## The task
Once the pictures are removed, reproduce what is left of the data below exactly.

## Data records

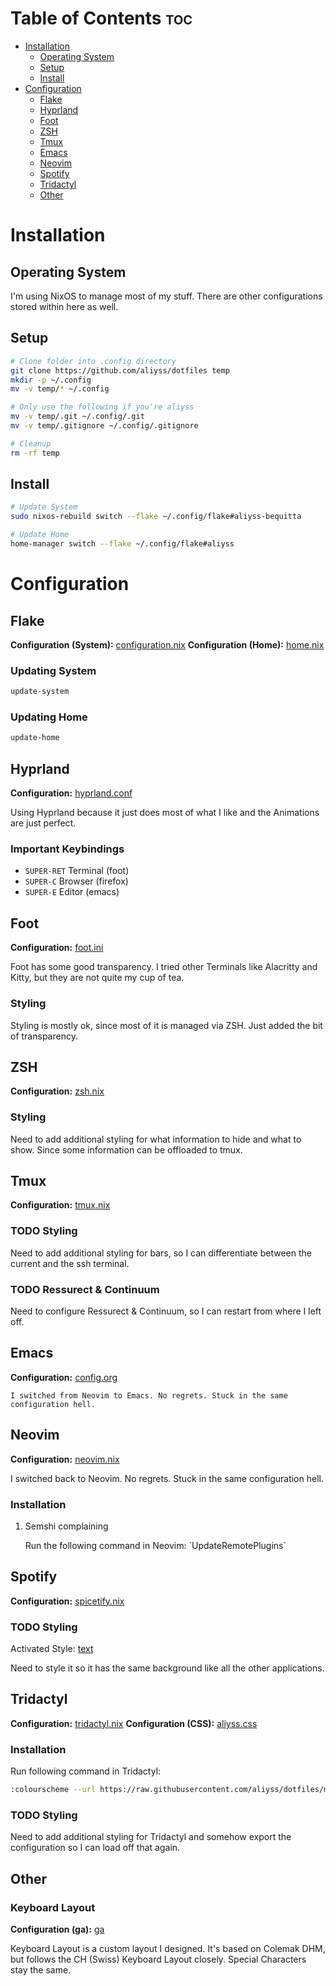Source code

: * Table of Contents                                                     :toc:
- [[#installation][Installation]]
  - [[#operating-system][Operating System]]
  - [[#setup][Setup]]
  - [[#install][Install]]
- [[#configuration][Configuration]]
  - [[#flake][Flake]]
  - [[#hyprland][Hyprland]]
  - [[#foot][Foot]]
  - [[#zsh][ZSH]]
  - [[#tmux][Tmux]]
  - [[#emacs][Emacs]]
  - [[#neovim][Neovim]]
  - [[#spotify][Spotify]]
  - [[#tridactyl][Tridactyl]]
  - [[#other][Other]]

* Installation

** Operating System
I'm using NixOS to manage most of my stuff. There are other configurations stored within here as well.

** Setup

#+begin_src bash
  # Clone folder into .config directory
  git clone https://github.com/aliyss/dotfiles temp
  mkdir -p ~/.config
  mv -v temp/* ~/.config

  # Only use the following if you're aliyss
  mv -v temp/.git ~/.config/.git
  mv -v temp/.gitignore ~/.config/.gitignore

  # Cleanup
  rm -rf temp
#+end_src

** Install

#+begin_src bash
  # Update System
  sudo nixos-rebuild switch --flake ~/.config/flake#aliyss-bequitta

  # Update Home
  home-manager switch --flake ~/.config/flake#aliyss
#+end_src

* Configuration

** Flake
*Configuration (System):* [[./flake/configuration.nix][configuration.nix]]
*Configuration (Home):* [[./flake/home-manager/home.nix][home.nix]]

*** Updating System
#+begin_src bash
  update-system
#+end_src

*** Updating Home
#+begin_src bash
  update-home
#+end_src

** Hyprland
*Configuration:* [[./hypr/hyprland.conf][hyprland.conf]]

Using Hyprland because it just does most of what I like and the Animations are just perfect.

*** Important Keybindings
- ~SUPER-RET~ Terminal (foot)
- ~SUPER-C~ Browser (firefox)
- ~SUPER-E~ Editor (emacs)

** Foot
*Configuration:* [[./foot/foot.ini][foot.ini]]

Foot has some good transparency. I tried other Terminals like Alacritty and Kitty, but they are not quite my cup of tea.

*** Styling
Styling is mostly ok, since most of it is managed via ZSH. Just added the bit of transparency.

** ZSH
*Configuration:* [[./flake/home-manager/apps/zsh.nix][zsh.nix]]

[[./images/zsh.png]]

*** Styling
Need to add additional styling for what information to hide and what to show. Since some information can be offloaded to tmux.

** Tmux
*Configuration:* [[./flake/home-manager/apps/tmux.nix][tmux.nix]]

*** TODO Styling
Need to add additional styling for bars, so I can differentiate between the current and the ssh terminal.

*** TODO Ressurect & Continuum
Need to configure Ressurect & Continuum, so I can restart from where I left off.

** Emacs
*Configuration:* [[./emacs/config.org][config.org]]

~I switched from Neovim to Emacs. No regrets. Stuck in the same configuration hell.~

[[./images/emacs.png]]
** Neovim
*Configuration:* [[./flake/home-manager/apps/neovim.nix][neovim.nix]]

I switched back to Neovim. No regrets. Stuck in the same configuration hell.

*** Installation
**** Semshi complaining
Run the following command in Neovim: `UpdateRemotePlugins`

** Spotify
*Configuration:* [[./flake/home-manager/apps/spicetify.nix][spicetify.nix]]

[[./images/spotify.png]]

*** TODO Styling
Activated Style: [[https://github.com/spicetify/spicetify-themes/tree/master/text][text]]

Need to style it so it has the same background like all the other applications.

** Tridactyl
*Configuration:* [[./flake/home-manager/apps/firefox/extensions/tridactyl.nix][tridactyl.nix]]
*Configuration (CSS):* [[./tridactyl/aliyss.css][aliyss.css]]

[[./images/tridactyl.png]]

*** Installation
Run following command in Tridactyl:
#+begin_src bash
:colourscheme --url https://raw.githubusercontent.com/aliyss/dotfiles/master/tridactyl/aliyss.css aliyss
#+end_src

*** TODO Styling
Need to add additional styling for Tridactyl and somehow export the configuration so I can load off that again.

** Other

*** Keyboard Layout
*Configuration (ga):* [[./xkb/symbols/ga][ga]]

Keyboard Layout is a custom layout I designed. It's based on Colemak DHM, but follows the CH (Swiss) Keyboard Layout closely. Special Characters stay the same.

## Task answer
Source code

: * Table of Contents                                                     :toc:
- [[#installation][Installation]]
  - [[#operating-system][Operating System]]
  - [[#setup][Setup]]
  - [[#install][Install]]
- [[#configuration][Configuration]]
  - [[#flake][Flake]]
  - [[#hyprland][Hyprland]]
  - [[#foot][Foot]]
  - [[#zsh][ZSH]]
  - [[#tmux][Tmux]]
  - [[#emacs][Emacs]]
  - [[#neovim][Neovim]]
  - [[#spotify][Spotify]]
  - [[#tridactyl][Tridactyl]]
  - [[#other][Other]]

* Installation

** Operating System
I'm using NixOS to manage most of my stuff. There are other configurations stored within here as well.

** Setup

#+begin_src bash
  # Clone folder into .config directory
  git clone https://github.com/aliyss/dotfiles temp
  mkdir -p ~/.config
  mv -v temp/* ~/.config

  # Only use the following if you're aliyss
  mv -v temp/.git ~/.config/.git
  mv -v temp/.gitignore ~/.config/.gitignore

  # Cleanup
  rm -rf temp
#+end_src

** Install

#+begin_src bash
  # Update System
  sudo nixos-rebuild switch --flake ~/.config/flake#aliyss-bequitta

  # Update Home
  home-manager switch --flake ~/.config/flake#aliyss
#+end_src

* Configuration

** Flake
*Configuration (System):* [[./flake/configuration.nix][configuration.nix]]
*Configuration (Home):* [[./flake/home-manager/home.nix][home.nix]]

*** Updating System
#+begin_src bash
  update-system
#+end_src

*** Updating Home
#+begin_src bash
  update-home
#+end_src

** Hyprland
*Configuration:* [[./hypr/hyprland.conf][hyprland.conf]]

Using Hyprland because it just does most of what I like and the Animations are just perfect.

*** Important Keybindings
- ~SUPER-RET~ Terminal (foot)
- ~SUPER-C~ Browser (firefox)
- ~SUPER-E~ Editor (emacs)

** Foot
*Configuration:* [[./foot/foot.ini][foot.ini]]

Foot has some good transparency. I tried other Terminals like Alacritty and Kitty, but they are not quite my cup of tea.

*** Styling
Styling is mostly ok, since most of it is managed via ZSH. Just added the bit of transparency.

** ZSH
*Configuration:* [[./flake/home-manager/apps/zsh.nix][zsh.nix]]

[[./images/zsh.png]]

*** Styling
Need to add additional styling for what information to hide and what to show. Since some information can be offloaded to tmux.

** Tmux
*Configuration:* [[./flake/home-manager/apps/tmux.nix][tmux.nix]]

*** TODO Styling
Need to add additional styling for bars, so I can differentiate between the current and the ssh terminal.

*** TODO Ressurect & Continuum
Need to configure Ressurect & Continuum, so I can restart from where I left off.

** Emacs
*Configuration:* [[./emacs/config.org][config.org]]

~I switched from Neovim to Emacs. No regrets. Stuck in the same configuration hell.~

[[./images/emacs.png]]
** Neovim
*Configuration:* [[./flake/home-manager/apps/neovim.nix][neovim.nix]]

I switched back to Neovim. No regrets. Stuck in the same configuration hell.

*** Installation
**** Semshi complaining
Run the following command in Neovim: `UpdateRemotePlugins`

** Spotify
*Configuration:* [[./flake/home-manager/apps/spicetify.nix][spicetify.nix]]

[[./images/spotify.png]]

*** TODO Styling
Activated Style: [[https://github.com/spicetify/spicetify-themes/tree/master/text][text]]

Need to style it so it has the same background like all the other applications.

** Tridactyl
*Configuration:* [[./flake/home-manager/apps/firefox/extensions/tridactyl.nix][tridactyl.nix]]
*Configuration (CSS):* [[./tridactyl/aliyss.css][aliyss.css]]

[[./images/tridactyl.png]]

*** Installation
Run following command in Tridactyl:
#+begin_src bash
:colourscheme --url https://raw.githubusercontent.com/aliyss/dotfiles/master/tridactyl/aliyss.css aliyss
#+end_src

*** TODO Styling
Need to add additional styling for Tridactyl and somehow export the configuration so I can load off that again.

** Other

*** Keyboard Layout
*Configuration (ga):* [[./xkb/symbols/ga][ga]]

Keyboard Layout is a custom layout I designed. It's based on Colemak DHM, but follows the CH (Swiss) Keyboard Layout closely. Special Characters stay the same.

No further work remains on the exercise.